Yates refers to his intent in entering into the Settlement Agreement in his own affidavit, in which he states that his “primary objective in this matter was to either have the indebtedness on the notes referenced . . . in the settlement agreement paid off, or be released from the guarantees thereon.” Yates further contends that he “very clearly informed . . .plaintiffs of that fact during the negotiations that led up to the settlement agreement.”
    Plaintiffs' forecast of evidence presents a different reason for inclusion of the reference to the Forbearance Agreement. In his affidavit, Ammons, Jr. “recall[s] that [Yates] . . . wanted to include a term in the Mediated Settlement Agreement which would provide that [plaintiffs] would be in default in the event that notes which were owed by all of us and [Yates] were not paid in full by December 31, 2002.” Ammons, Jr. also recalls that plaintiffs “refused to agree to such a term and it was not included in the Mediated Settlement Agreement.” Although Ammons, Jr. admits that the Settlement Agreement contains a sentence referring to the Forbearance Agreement, Ammons, Jr. states that “[t]he reference to the Forbearance Agreement was not a term of the Settlement Agreement such that a failure to comply with the Forbearance Agreement would be an event of default under the Settlement Agreement.” Ammons, Sr. also recalled Yates' desire to include an absolute requirement in the Settlement Agreement, but he notes in his affidavit that plaintiffs “steadfastly refused and [Yates], recognizing that we could not agree to something which we knew we could not deliver, conceded and that term was never put in the . . . typed Settlement Agreement . . . .” Ammons, Sr. further recalls plaintiffs “specifically point[ing] out . . . to [Yates] . . . that the reference to the Forbearance Agreement was not an agreement on our part to be responsible for or to pay off [BB & T] by December 31, 2002; nor was it an incorporation of theForbearance Agreement into the Settlement Agreement.”
     The record reflects that other documents related to the Settlement Agreement (e.g., the Indemnity Agreement, the Promissory Note, and the Assignment of Yates' interest) were attached to the agreement and expressly included by consistent and specific language stating that they were “incorporated herein by reference.” The Forbearance Agreement, on the other hand, was merely referred to by date rather than name and only “acknowledge[d]” in paragraph 9. This Court has previously stated that “[a]mbiguities in contracts are to be resolved by the jury upon consideration of 'the expressions used, the subject matter, the end in view, the purpose sought, and the situation of the parties at the time.'” Cleland, 64 N.C. App. at 157, 306 S.E.2d at 590 (quoting Silver v.
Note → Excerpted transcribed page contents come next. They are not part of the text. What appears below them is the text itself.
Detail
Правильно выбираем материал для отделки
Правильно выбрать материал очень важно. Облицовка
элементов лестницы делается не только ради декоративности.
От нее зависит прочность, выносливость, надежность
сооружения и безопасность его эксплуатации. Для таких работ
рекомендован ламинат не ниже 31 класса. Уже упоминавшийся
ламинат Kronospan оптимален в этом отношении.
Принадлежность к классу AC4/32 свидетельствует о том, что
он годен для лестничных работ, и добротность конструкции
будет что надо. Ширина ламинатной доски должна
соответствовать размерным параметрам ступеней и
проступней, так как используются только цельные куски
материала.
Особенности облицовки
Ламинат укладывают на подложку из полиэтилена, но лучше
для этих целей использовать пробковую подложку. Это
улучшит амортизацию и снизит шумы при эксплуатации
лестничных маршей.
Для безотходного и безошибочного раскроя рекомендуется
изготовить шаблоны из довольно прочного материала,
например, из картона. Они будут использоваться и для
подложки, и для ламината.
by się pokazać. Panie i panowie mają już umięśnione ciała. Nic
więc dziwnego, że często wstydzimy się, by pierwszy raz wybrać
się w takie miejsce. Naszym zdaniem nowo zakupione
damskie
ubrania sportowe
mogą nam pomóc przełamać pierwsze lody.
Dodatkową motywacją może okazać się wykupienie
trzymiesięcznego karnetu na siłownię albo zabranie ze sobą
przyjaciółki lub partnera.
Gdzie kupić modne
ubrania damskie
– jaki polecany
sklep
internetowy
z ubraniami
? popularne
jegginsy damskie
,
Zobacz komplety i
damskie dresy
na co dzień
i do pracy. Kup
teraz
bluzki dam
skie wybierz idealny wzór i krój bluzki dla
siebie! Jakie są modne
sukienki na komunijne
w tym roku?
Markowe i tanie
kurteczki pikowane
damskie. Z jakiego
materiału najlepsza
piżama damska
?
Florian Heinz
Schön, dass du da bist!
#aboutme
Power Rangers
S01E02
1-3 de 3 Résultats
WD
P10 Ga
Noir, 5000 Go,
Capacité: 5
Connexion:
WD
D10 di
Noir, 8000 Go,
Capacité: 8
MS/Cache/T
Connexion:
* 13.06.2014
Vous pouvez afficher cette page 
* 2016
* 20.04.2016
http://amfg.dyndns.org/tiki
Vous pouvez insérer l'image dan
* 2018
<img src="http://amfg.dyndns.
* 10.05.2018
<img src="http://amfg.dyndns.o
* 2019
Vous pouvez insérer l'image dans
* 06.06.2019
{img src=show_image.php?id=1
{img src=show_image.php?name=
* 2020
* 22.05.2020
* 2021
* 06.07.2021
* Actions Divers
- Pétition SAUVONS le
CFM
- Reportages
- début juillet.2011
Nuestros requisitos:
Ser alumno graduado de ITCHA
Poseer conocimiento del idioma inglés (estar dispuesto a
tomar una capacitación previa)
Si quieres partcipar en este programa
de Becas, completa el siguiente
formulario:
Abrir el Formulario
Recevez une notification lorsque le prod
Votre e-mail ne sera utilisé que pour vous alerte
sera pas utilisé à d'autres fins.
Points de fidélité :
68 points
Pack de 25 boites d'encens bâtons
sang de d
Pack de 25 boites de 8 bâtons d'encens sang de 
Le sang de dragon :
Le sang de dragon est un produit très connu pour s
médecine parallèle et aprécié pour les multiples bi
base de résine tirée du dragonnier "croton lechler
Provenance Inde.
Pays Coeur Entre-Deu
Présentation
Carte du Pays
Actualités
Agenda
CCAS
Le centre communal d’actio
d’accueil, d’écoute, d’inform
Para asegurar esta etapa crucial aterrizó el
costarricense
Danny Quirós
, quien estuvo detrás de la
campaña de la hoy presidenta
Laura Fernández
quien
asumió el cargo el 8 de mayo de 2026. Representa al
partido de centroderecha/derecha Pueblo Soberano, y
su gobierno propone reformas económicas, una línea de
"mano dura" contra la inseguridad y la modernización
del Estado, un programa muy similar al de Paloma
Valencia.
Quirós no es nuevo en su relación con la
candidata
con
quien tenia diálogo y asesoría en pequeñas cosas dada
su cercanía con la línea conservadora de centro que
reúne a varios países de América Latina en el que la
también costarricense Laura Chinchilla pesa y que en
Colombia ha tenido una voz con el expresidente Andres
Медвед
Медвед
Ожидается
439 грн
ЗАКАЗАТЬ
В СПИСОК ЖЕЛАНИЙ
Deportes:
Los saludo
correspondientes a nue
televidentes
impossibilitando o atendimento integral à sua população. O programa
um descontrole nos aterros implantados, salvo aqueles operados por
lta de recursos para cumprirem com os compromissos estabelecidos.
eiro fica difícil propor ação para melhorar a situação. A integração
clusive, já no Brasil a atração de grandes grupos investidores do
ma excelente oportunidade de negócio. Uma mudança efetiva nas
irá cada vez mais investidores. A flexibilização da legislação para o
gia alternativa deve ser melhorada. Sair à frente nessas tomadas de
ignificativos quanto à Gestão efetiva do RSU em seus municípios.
Board of Transportation, 47 N.C. App. 261, 268, 267 S.E.2d 49, 55 (1980)). In the instant case, because a question of the parties' intent exists and extrinsic evidence is required to determine that intent, we hold that the trial court erred by granting summary judgment in favor of defendants. Thus, because we conclude that a material issue of fact remains, we need not address plaintiffs' alternative argument that they were entitled to judgment in their favor as a matter of law. Accordingly, the judgment of the trial court is reversed, and the case is remanded to the trial court.
    Reversed.
    Judges HUDSON and ELMORE concur.
    Report per Rule 30(e).
    Judge TIMMONS-GOODSON submitted this opinion for filing prior to 31 October 2005.


Footnote: 1
     In their affidavits, both Ammons, Sr. and Ammons, Jr. assert that Yates signed both amendments and agreed to the corresponding extensions of the original forbearance period. However, although he was listed as a party on both documents, Yates did not sign either of the amendments contained in the record on appeal.